Once the size threshold had been met, the animals were randomized into four treatment groups. Once randomized, all animals received a 200 μL IV injection (2.1 mg/kg, mass of pemetrexed/mass of animal) of either bare or PEM/FA-NP solution while under isoflurane anesthesia. The injections were repeated once daily for two additional days, for a total of three 200 μL injections. Caliper measurements continued three times per week. Animals were euthanized when meeting one of the following conditions: tumor volume exceeded 2000 mm3, one length measurement by calipers exceeded 20 mm, or ulceration developed superficially on the tumor (weights of the animals were monitored as well, but no animal exhibited weight loss greater than 20% of initial weight to constitute an endpoint by this condition). All animal experiments followed the guidelines set forth by Oregon Health and Science University (OHSU) Institutional Animal Care and Use Committee Protocol #IP00000023.

Histology

Organs and tumors were collected from each animal, weighed, and placed into formalin solution (10% by volume in PBS) at 4 °C for 2–3 days. The organs were then transferred to 70% ethanol solution until further processing by the Histopathology Shared Resource at OHSU.
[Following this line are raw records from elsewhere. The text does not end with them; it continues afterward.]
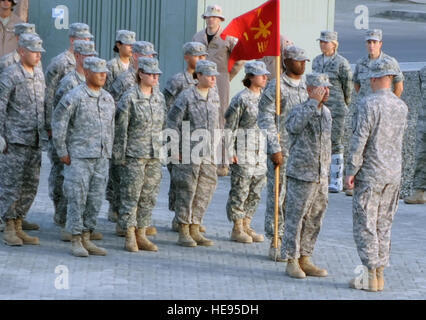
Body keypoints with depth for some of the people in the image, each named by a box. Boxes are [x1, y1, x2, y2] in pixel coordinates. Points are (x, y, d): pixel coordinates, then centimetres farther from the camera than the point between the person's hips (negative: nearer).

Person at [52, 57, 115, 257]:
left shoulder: (108, 99, 12)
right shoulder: (74, 97, -8)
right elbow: (58, 123, -8)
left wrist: (108, 153, 16)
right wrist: (62, 152, -8)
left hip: (101, 158, 6)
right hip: (79, 157, -6)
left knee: (95, 199, 6)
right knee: (77, 198, -5)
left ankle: (86, 239, 14)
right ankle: (76, 241, 1)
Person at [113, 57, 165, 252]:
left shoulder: (160, 97, 10)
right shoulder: (129, 98, -8)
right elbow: (120, 129, -8)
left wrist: (163, 150, 14)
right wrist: (120, 156, -10)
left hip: (154, 155, 6)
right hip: (134, 155, -6)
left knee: (149, 196, 8)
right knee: (131, 195, -2)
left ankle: (141, 235, 15)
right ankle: (129, 237, 3)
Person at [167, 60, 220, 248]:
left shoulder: (214, 96, 10)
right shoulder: (186, 97, -9)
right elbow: (172, 121, -8)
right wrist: (178, 148, -10)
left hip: (208, 154, 6)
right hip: (189, 153, -6)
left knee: (204, 192, 7)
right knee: (186, 191, -1)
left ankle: (195, 230, 16)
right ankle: (183, 233, 5)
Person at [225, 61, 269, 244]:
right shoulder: (241, 99, -9)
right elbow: (230, 126, -9)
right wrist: (230, 151, -13)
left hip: (261, 153, 7)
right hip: (243, 153, -7)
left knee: (256, 191, 10)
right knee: (240, 190, -1)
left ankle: (246, 226, 20)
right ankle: (237, 229, 7)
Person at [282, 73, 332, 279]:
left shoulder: (326, 113, 12)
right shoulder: (298, 111, -10)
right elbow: (294, 126, -35)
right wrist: (314, 101, -31)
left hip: (321, 177, 7)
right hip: (301, 176, -7)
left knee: (314, 221, 10)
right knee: (295, 219, -2)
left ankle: (305, 260, 17)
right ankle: (291, 262, 5)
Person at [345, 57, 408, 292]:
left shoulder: (368, 104, -15)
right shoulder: (401, 107, 5)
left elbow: (359, 140, -17)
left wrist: (351, 171, -11)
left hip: (370, 174, -7)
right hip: (394, 174, 7)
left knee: (365, 225, 0)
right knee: (383, 226, 13)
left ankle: (371, 275, -1)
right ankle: (380, 273, 16)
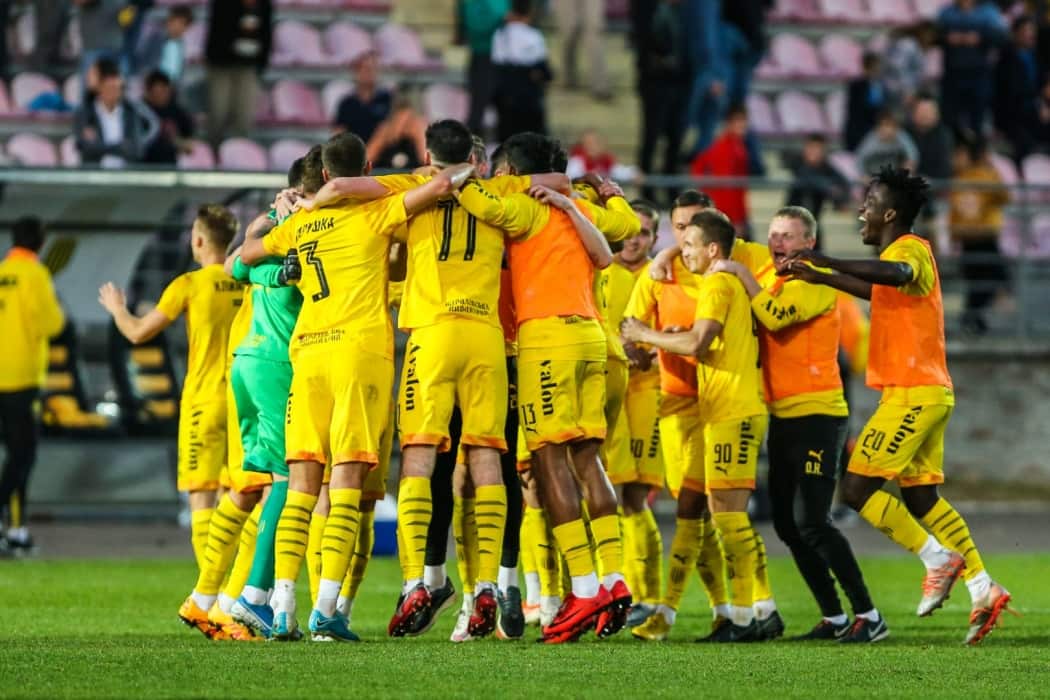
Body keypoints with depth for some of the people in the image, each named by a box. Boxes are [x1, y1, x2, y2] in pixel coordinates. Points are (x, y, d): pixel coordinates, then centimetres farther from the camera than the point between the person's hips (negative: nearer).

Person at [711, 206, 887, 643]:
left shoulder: (816, 283, -10)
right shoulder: (774, 284, 16)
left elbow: (777, 317, -25)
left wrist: (742, 275, -17)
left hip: (817, 415, -9)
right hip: (783, 417, 9)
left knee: (810, 521, -16)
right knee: (787, 524, 8)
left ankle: (868, 616, -12)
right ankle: (833, 618, 15)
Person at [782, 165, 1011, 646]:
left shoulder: (911, 249, -13)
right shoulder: (902, 253, 19)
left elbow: (895, 275, -39)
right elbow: (878, 290, 41)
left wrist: (827, 263, -37)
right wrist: (820, 277, 37)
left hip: (913, 394, -10)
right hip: (925, 394, 10)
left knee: (857, 488, -10)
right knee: (921, 497, 10)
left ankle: (938, 559, -7)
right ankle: (983, 589, 6)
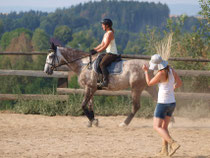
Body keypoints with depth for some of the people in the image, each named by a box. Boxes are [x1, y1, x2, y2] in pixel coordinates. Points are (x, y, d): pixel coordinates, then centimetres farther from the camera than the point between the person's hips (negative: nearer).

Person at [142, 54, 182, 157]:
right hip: (172, 103, 8)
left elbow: (149, 83, -6)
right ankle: (164, 150, 10)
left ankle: (173, 144, -20)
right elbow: (179, 83, 14)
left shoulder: (160, 74, -20)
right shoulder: (171, 70, 3)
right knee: (164, 127, 16)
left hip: (163, 103, -8)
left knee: (157, 127, -4)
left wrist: (146, 71, 5)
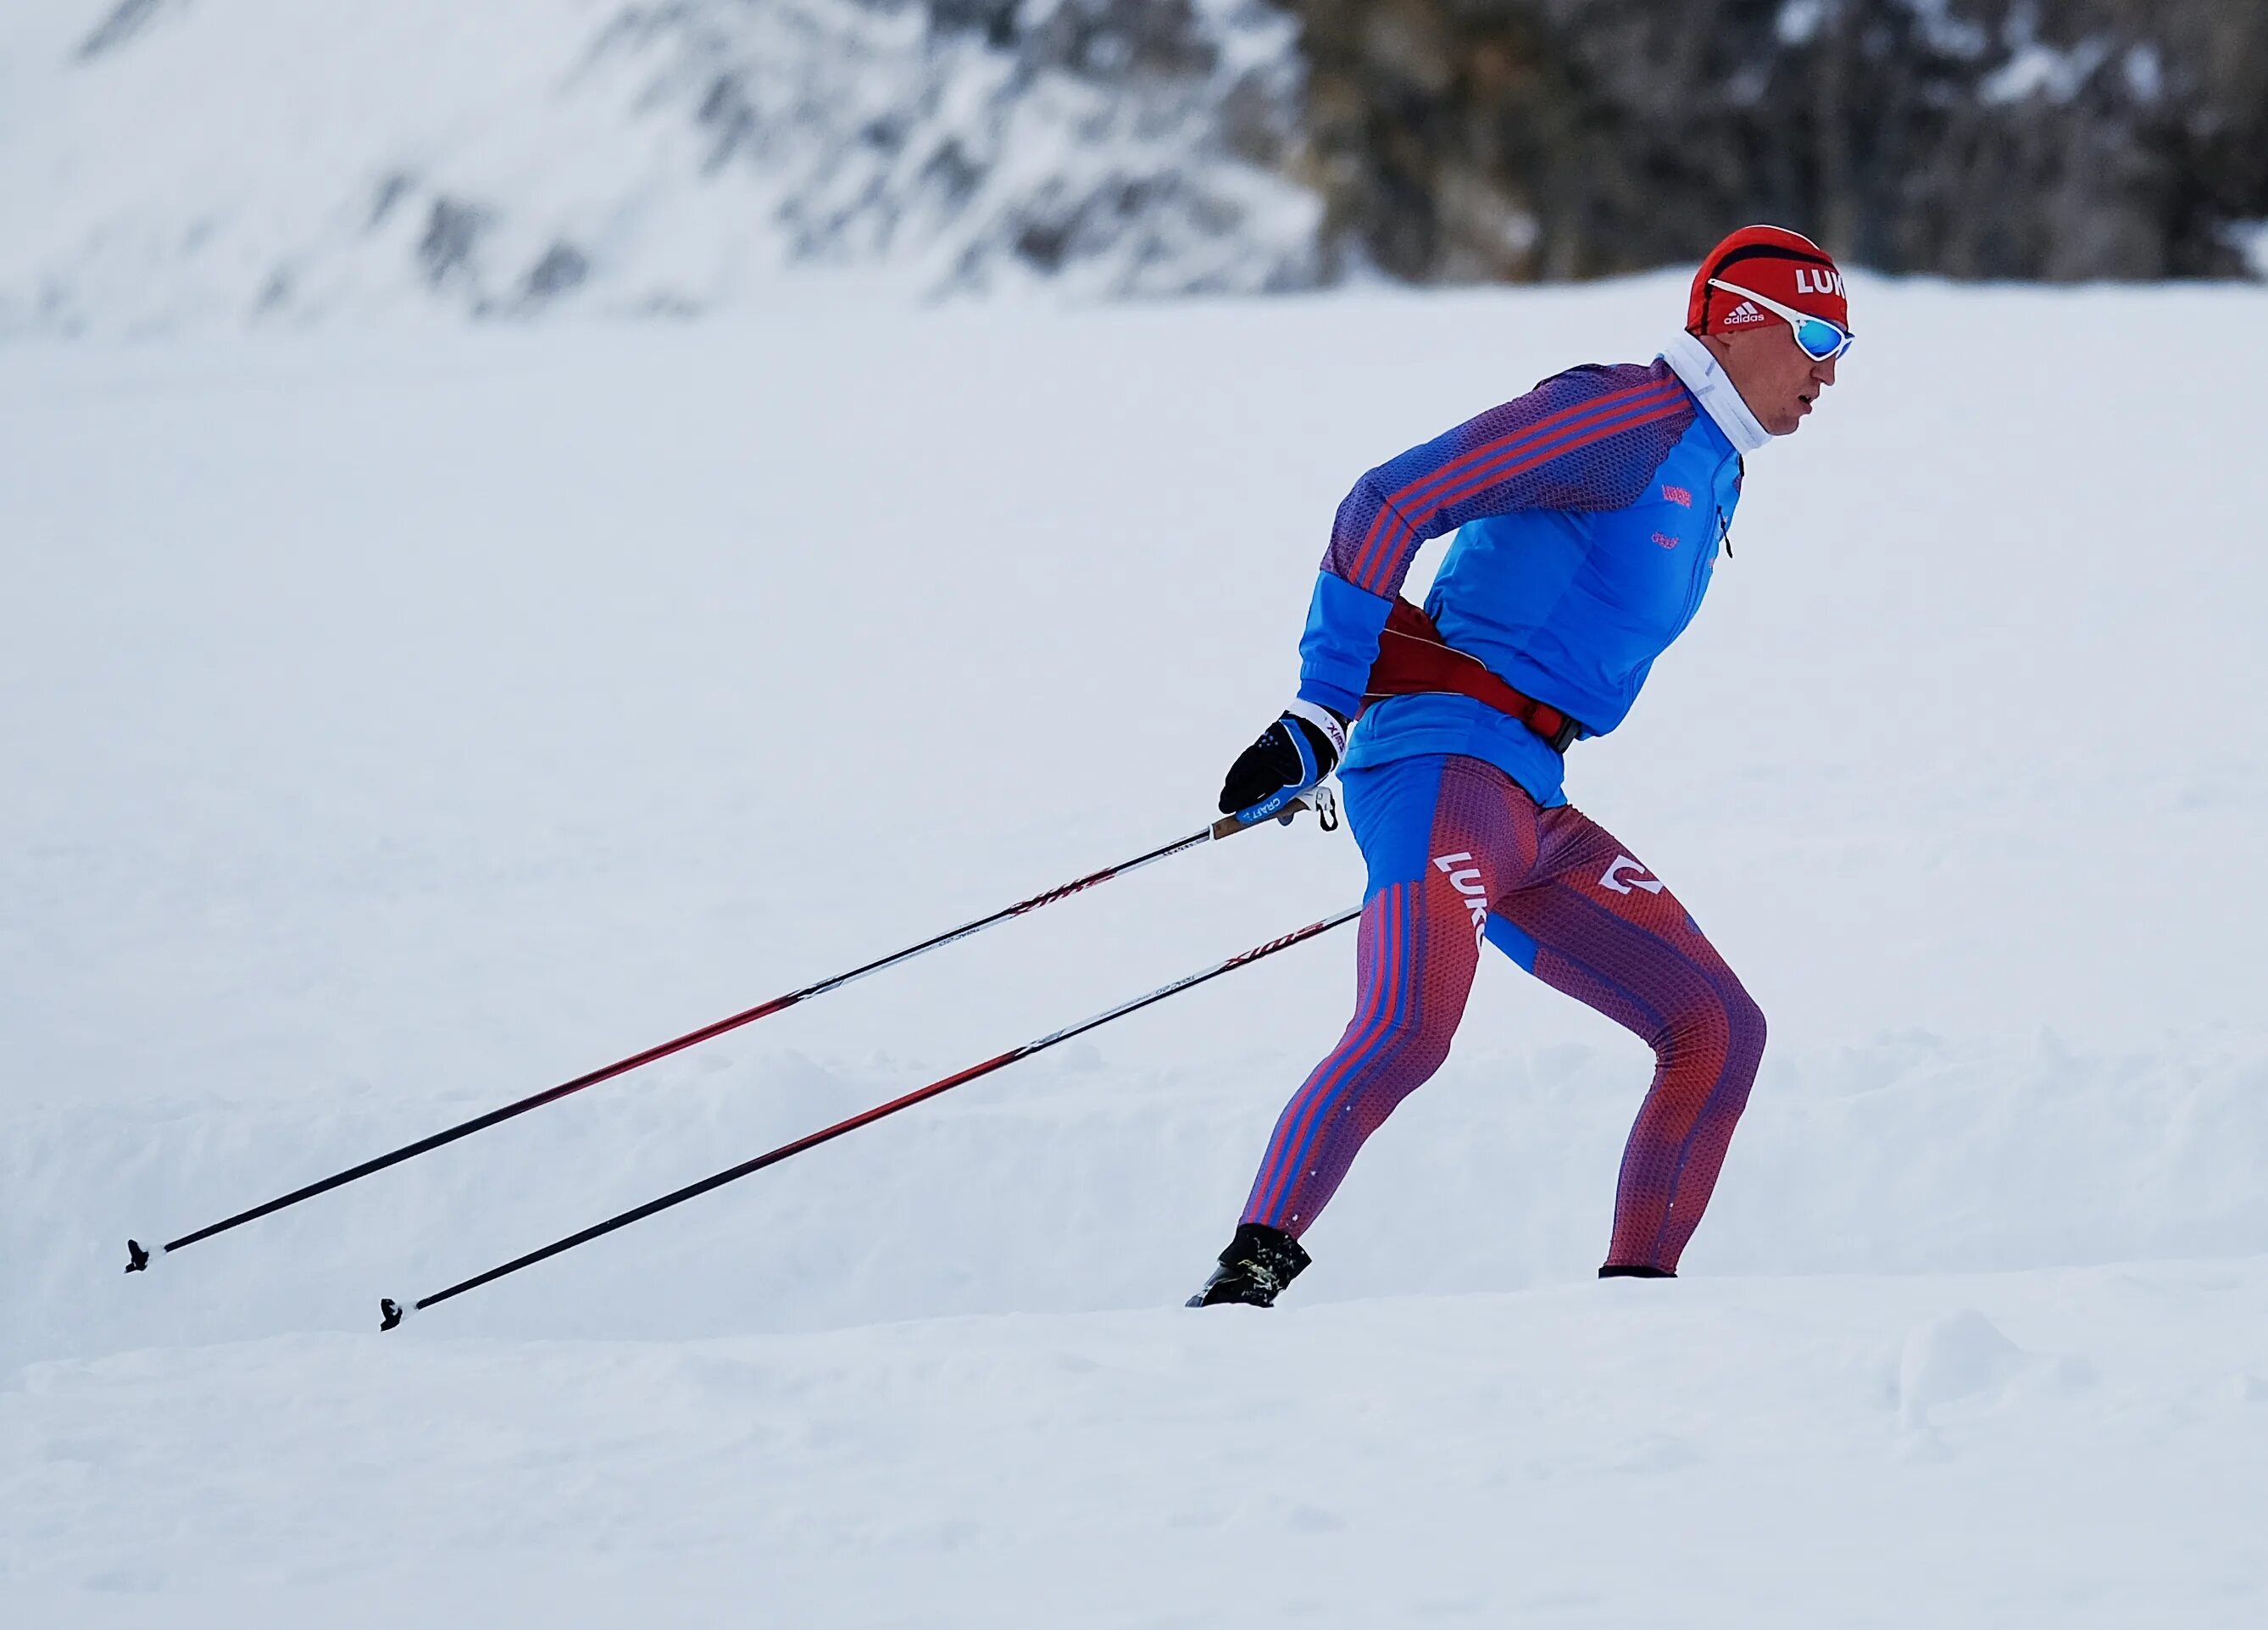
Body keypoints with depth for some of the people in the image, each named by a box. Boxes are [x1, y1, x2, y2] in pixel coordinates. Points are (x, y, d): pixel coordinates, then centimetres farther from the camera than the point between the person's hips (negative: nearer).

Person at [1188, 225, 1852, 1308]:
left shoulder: (1708, 473, 21)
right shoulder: (1627, 416, -9)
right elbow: (1387, 505, -16)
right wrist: (1317, 718, -19)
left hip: (1528, 809, 9)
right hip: (1444, 754, -9)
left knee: (1719, 1033, 4)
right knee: (1411, 1029, -29)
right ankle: (1249, 1275, -26)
Samples were paraffin embedded, sliced, and prepared according to the required staining protocol, which included either no staining, hematoxylin and eosin (H&E), or caspase-3 (CC3; Promega, 1:1500 dilution). Slides produced from staining were imaged with assistance from the Advanced Light Microscopy Core at OHSU. Scanned images of each slide were taken on a Leica Axios Imaging system (Leica, Wetzlar, Germany) using a 10X objective.

Statistical Analysis

All data are represented as mean ± standard deviation. Statistical significance was evaluated using Student’s t-test or logrank (Mantel–Cox) using GraphPad Prism 8 software. P < 0.05 was considered statistically significant, with various asterisks denoting greater confidence (*P < 0.05, **P < 0.01, and ***P < 0.001).